The Chatham Vigilance Committee was formulated before the American Civil War by black abolitionists in the Chatham, Ontario area to save people from being sold into slavery. Some of the members of the group were graduates of Oberlin College in Ohio. It is most well known for its rescue of Sylvanus Demarest, but the Committee rescued other people.

==Background==
The largest waves of African Americans seeking freedom in Canada began in 1841 and continued through to 1865. Thousands came to and through Chatham. Emancipation Day, enacted in 1833, was a day when people could celebrate their freedom. A deep community spirit, called "True Bands", meant that people would look after each other and build up schools, churches, and other resources to support one another. Chatham had become the center for black activism in Canada, partly due to The Provincial Freeman newspaper.
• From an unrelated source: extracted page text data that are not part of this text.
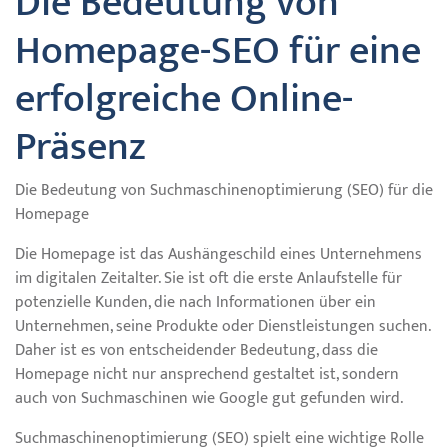
Die Bedeutung von
Homepage-SEO für eine
erfolgreiche Online-
Präsenz
Die Bedeutung von Suchmaschinenoptimierung (SEO) für die
Homepage
Die Homepage ist das Aushängeschild eines Unternehmens
im digitalen Zeitalter. Sie ist oft die erste Anlaufstelle für
potenzielle Kunden, die nach Informationen über ein
Unternehmen, seine Produkte oder Dienstleistungen suchen.
Daher ist es von entscheidender Bedeutung, dass die
Homepage nicht nur ansprechend gestaltet ist, sondern
auch von Suchmaschinen wie Google gut gefunden wird.
Suchmaschinenoptimierung (SEO) spielt eine wichtige Rolle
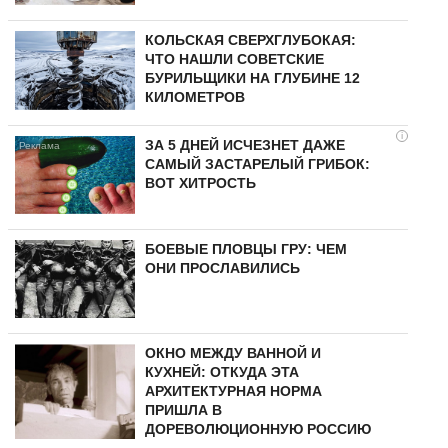
КОЛЬСКАЯ СВЕРХГЛУБОКАЯ:
ЧТО НАШЛИ СОВЕТСКИЕ
БУРИЛЬЩИКИ НА ГЛУБИНЕ 12
КИЛОМЕТРОВ
i
ЗА 5 ДНЕЙ ИСЧЕЗНЕТ ДАЖЕ
САМЫЙ ЗАСТАРЕЛЫЙ ГРИБОК:
ВОТ ХИТРОСТЬ
БОЕВЫЕ ПЛОВЦЫ ГРУ: ЧЕМ
ОНИ ПРОСЛАВИЛИСЬ
ОКНО МЕЖДУ ВАННОЙ И
КУХНЕЙ: ОТКУДА ЭТА
АРХИТЕКТУРНАЯ НОРМА
ПРИШЛА В
ДОРЕВОЛЮЦИОННУЮ РОССИЮ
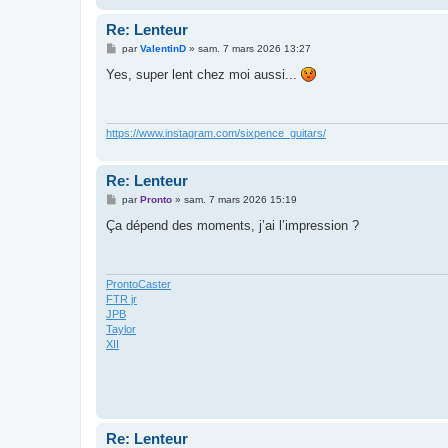
Re: Lenteur
M
par
ValentinD
»
sam. 7 mars 2026 13:27
e
s
Yes, super lent chez moi aussi...
s
a
g
e
https://www.instagram.com/sixpence_guitars/
Re: Lenteur
M
par
Pronto
»
sam. 7 mars 2026 15:19
e
s
Ça dépend des moments, j’ai l’impression ?
s
a
g
e
ProntoCaster
FTR jr
JPB
Taylor
XII
Re: Lenteur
The group was founded following the passage of the Fugitive Slave Act of 1850, which made it easier for former slaves living in Free states to be returned to slavery. As a result, as many as 20,000 blacks moved to Canada between 1850 and 1860, making a total of 60,000 black citizens in the country. Between 1850 and 1865, there were 25,000 black residents in Chatham, Ontario.

American slave-hunters came into Canada to find fugitive enslaved people. At times, they took blacks to sell into slavery, such as if they could not find the person that they were looking for. Vigilance committees were organized by black men and women in southwestern Ontario to counter American slave catchers.

==Members==
Members of the organization included Lucy Stanton Day, James Henry Harris, G. W. Brodie, Ann Shadd Cary, Thomas Cary, Isaac Shadd, William Howard Day, Martin Delany, Osborne Perry Anderson, John James Pleasant, and Mary Ellen Pleasant.

==Sylvanus Demarest==
Members of the Chatham community were notified in September 1858 that a white man was traveling with a black boy through Canada and to Detroit, Michigan. W. R. Merwin transported a 10-year-old boy Sylvanus Demarest on a train from London, Ontario, to Detroit, Michigan, in the United States. He was also known as Venus.

The fear was that Demarest was being kidnapped from Canada and into slavery in the United States. When they initially boarded the train, Merwin stated that Demarest was his slave. Elijah Leonard, who had been the mayor of London, Ontario, spotted the two travelers and had a telegraph sent ahead to Chatham. The train, making its scheduled stop for water in Chatham, was met by 100 people (Note: Contemporary newspapers stated that there were 300 to 400 people who came to the train station for Demarest and that Demarest did not want to leave the train.) who entered the train and removed Demarest. Some of the people were armed.

Isaac Shadd, publisher of The Provincial Freeman and leader of the Chatham Vigilance Committee, led the rescue and was arrested in 1858 for his role. Another four blacks and two whites, who were also members of the committee, were arrested as well. They were charged by railroad officials for having caused a riot and "(indirectly) abduction". They were found guilty of rioting. Some of the people were able to pay assigned fines, and others were unable to do so and remained in jail for some time. It is also said that the case was dismissed when it was learned that Demarest was not a fugitive slave.

The Chicago Tribune reported that Merwin was his slaveholder from St. Louis, but it was found that Merwin had intended on selling Demarest, and he had never owned him. Demarest was found to have been born free. Even so, there were some white Canadians that were outraged about how the train was stormed to find Demarest.

After the event, he met up with his mother in Chatham and lived with the Isaac and Amelia Shadd before moving to Windsor.

==John Price==
At about the same time, slave catchers had taken John Price, a former slave and resident of Oberlin, Ohio. Residents of his community, including Oberlin College faculty and students, liberated him in what was called the Oberlin–Wellington Rescue.

==Popular culture==
- The Journey of Little Charlie (2018), from the Buxton Chronicles series, volume 3 by Christopher Paul Curtis is a historical fiction set in 1858 with Sylvanus Demarest as one of the characters.